Material Data Management for Compliance and Digital Product Passports: Proactively Meeting Requirements

Increasing material compliance requirements and the Digital Product Passport (DPP) present companies with complex tasks. Data must be systematically analyzed, maintained, and communicated throughout the entire product lifecycle. A parts list-based and integrated approach enables early risk analysis and automated verification processes, forming the basis for sustainable, digital business models. 

Regulatory requirements for products and their materials are continuously increasing – both in breadth and depth. In addition to established regulations such as REACH or RoHS, new requirements are coming into focus, e.g. regarding PFAS or obligations and opportunities related to the Digital Product Passport (DPP).

This entire legal framework presents companies with the challenge of recording and providing material and process data completely, consistently, and traceably throughout the entire product lifecycle – from development through manufacturing to market release and end-of-life considerations. In addition to potentially significant fines, sanctions such as sales bans for certain markets and reputational damage may occur.

• [DATASET]
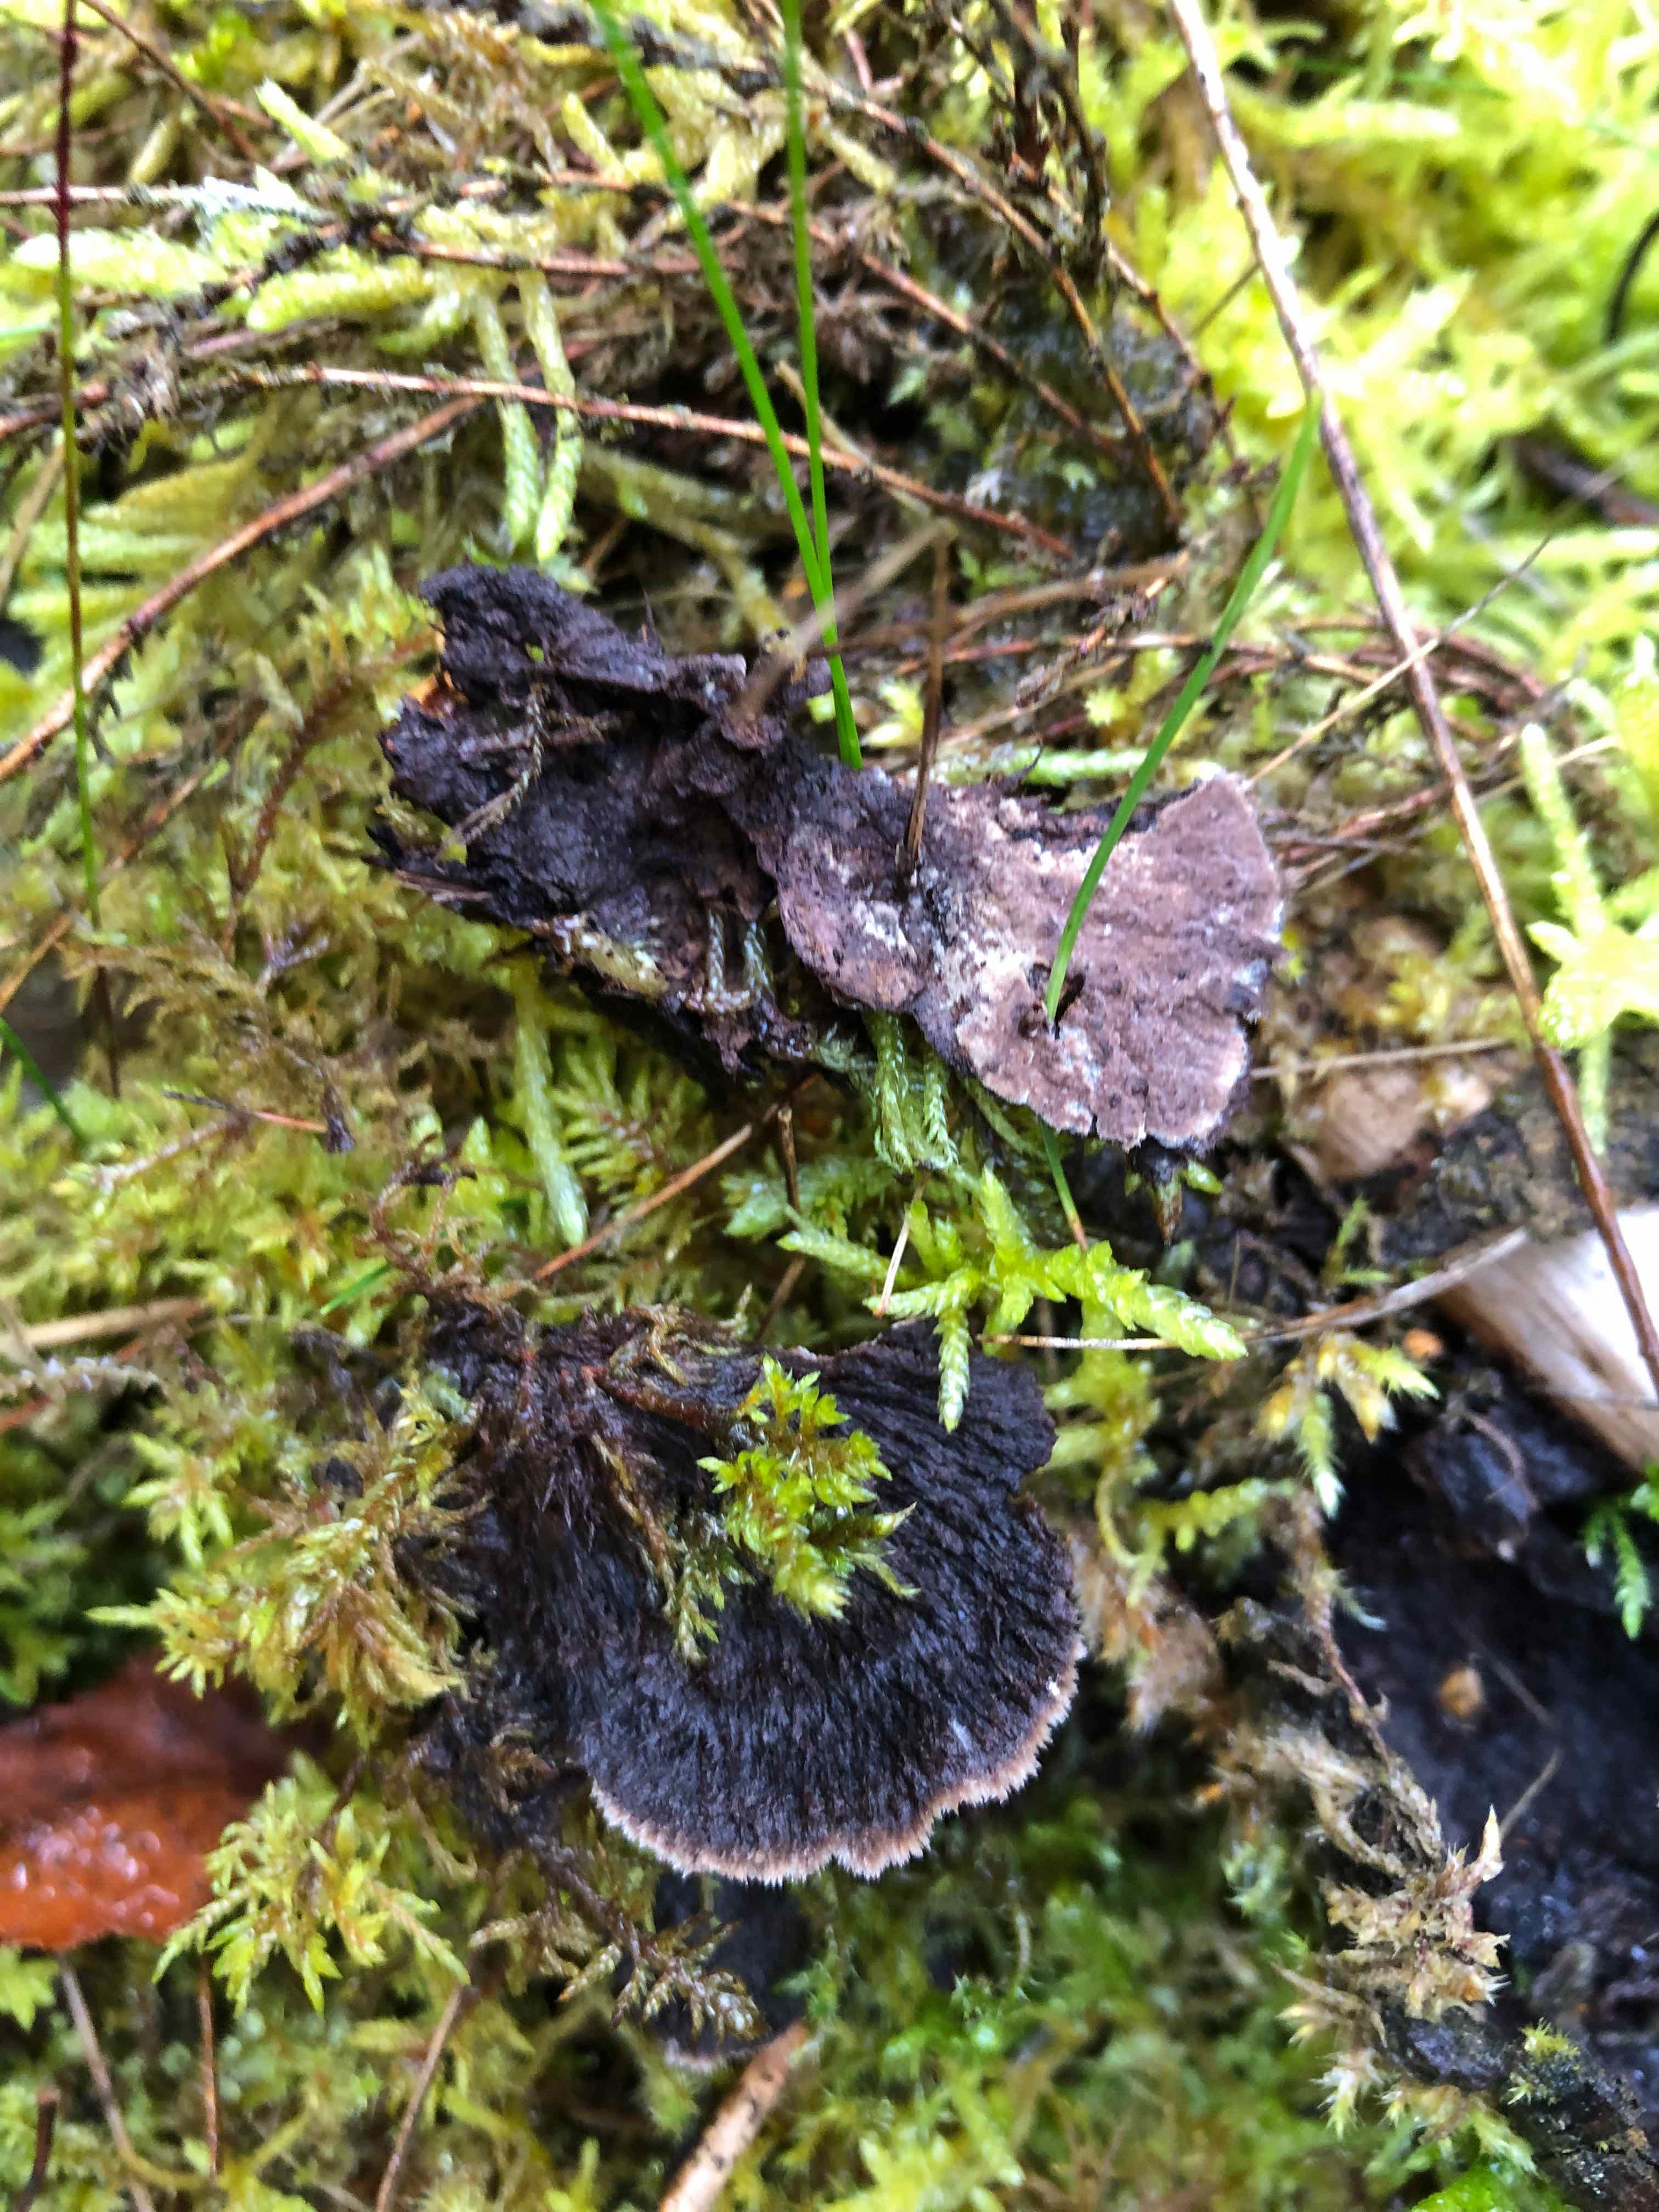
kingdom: Fungi
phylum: Basidiomycota
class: Agaricomycetes
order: Thelephorales
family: Thelephoraceae
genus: Thelephora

• [WHAT IS REQUIRED]
Answer these questions about the article on material data management:
1. Which two established regulations does the article name?
2. What does the abbreviation DPP stand for?
3. Besides potentially significant fines, what consequences may companies face?
The listing has no part in this exercise.

• [TASK OUTPUT]
1. REACH and RoHS.
2. Digital Product Passport.
3. Sales bans for certain markets and reputational damage.